Une manifestation avant les débats
En parallèle, un projet d'interdiction globale de ces "polluants éternels" devrait être soumis par la Commission européenne aux Etats-membres d'ici 2025. Pour les élus écologistes, il s'agit d'anticiper cette échéance pour inciter les industriels à s'adapter.
Il est urgent de mieux connaître les conséquences et surtout, d'aider les industriels à trouver des alternatives.
Véronique Riotton, députée Renaissance de Haute-Savoie
"La meilleure manière de faire en sorte que ces industries mettent en œuvre ces solutions, c'est de leur mettre des objectifs et des contraintes", déclarait sur France 3 Alpes la députée de l'Isère et patronne du groupe EELV à l'Assemblée nationale, Cyrielle Chatelain.

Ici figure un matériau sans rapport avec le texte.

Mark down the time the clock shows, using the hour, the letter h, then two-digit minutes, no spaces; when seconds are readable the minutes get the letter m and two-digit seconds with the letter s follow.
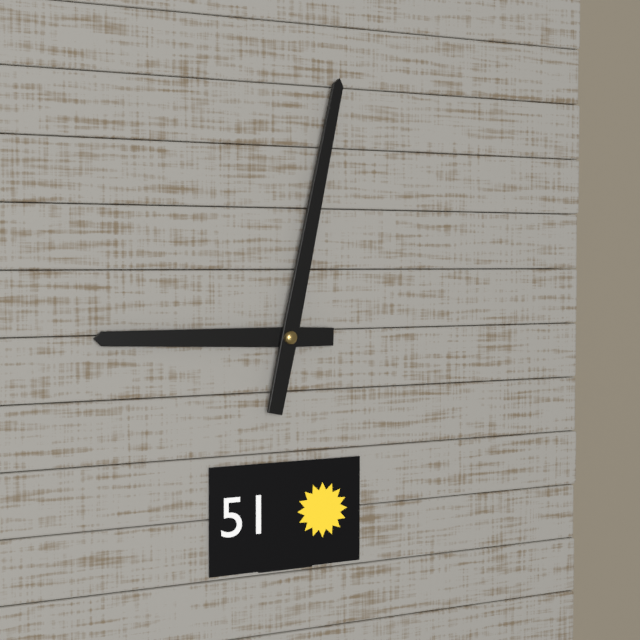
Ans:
9h02
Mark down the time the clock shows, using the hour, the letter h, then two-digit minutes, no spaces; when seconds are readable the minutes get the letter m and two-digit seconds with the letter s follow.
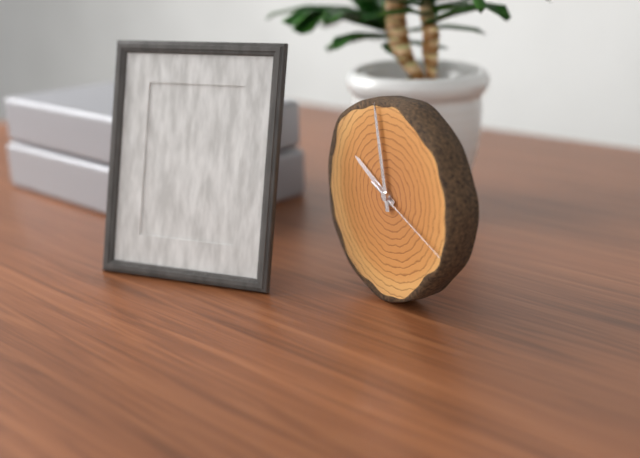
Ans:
9h58m19s
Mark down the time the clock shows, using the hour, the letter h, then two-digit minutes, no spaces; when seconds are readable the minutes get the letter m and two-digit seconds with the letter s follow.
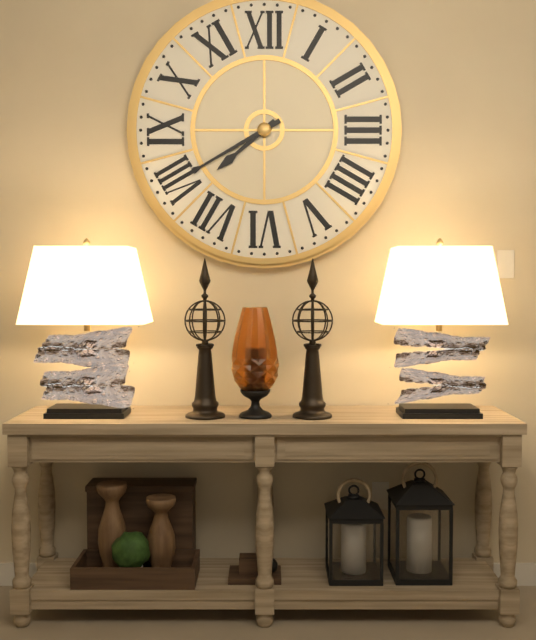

Mais cette proposition de loi, qui sera débattue jeudi 4 avril, ne fait pas l'unanimité dans l'hémicycle.
"Il est urgent de mieux connaître les conséquences et surtout, d'aider les industriels à trouver des alternatives. Peut-être que demain, il faudra interdire (les PFAS) à l'échelle européenne. Mais pour l'instant, l'urgence, c'est de trouver des alternatives. Cet accompagnement est important", commente Véronique Riotton, députée Renaissance de Haute-Savoie.
Les élus et salariés du groupe SEB comptent faire pression sur les députés avant le vote. Des autocars sont partis de sept sites en France ce mercredi 3 avril, dont celui de Rumilly, pour transporter les salariés à Paris où une manifestation débutera à 14 heures devant l'Assemblée nationale.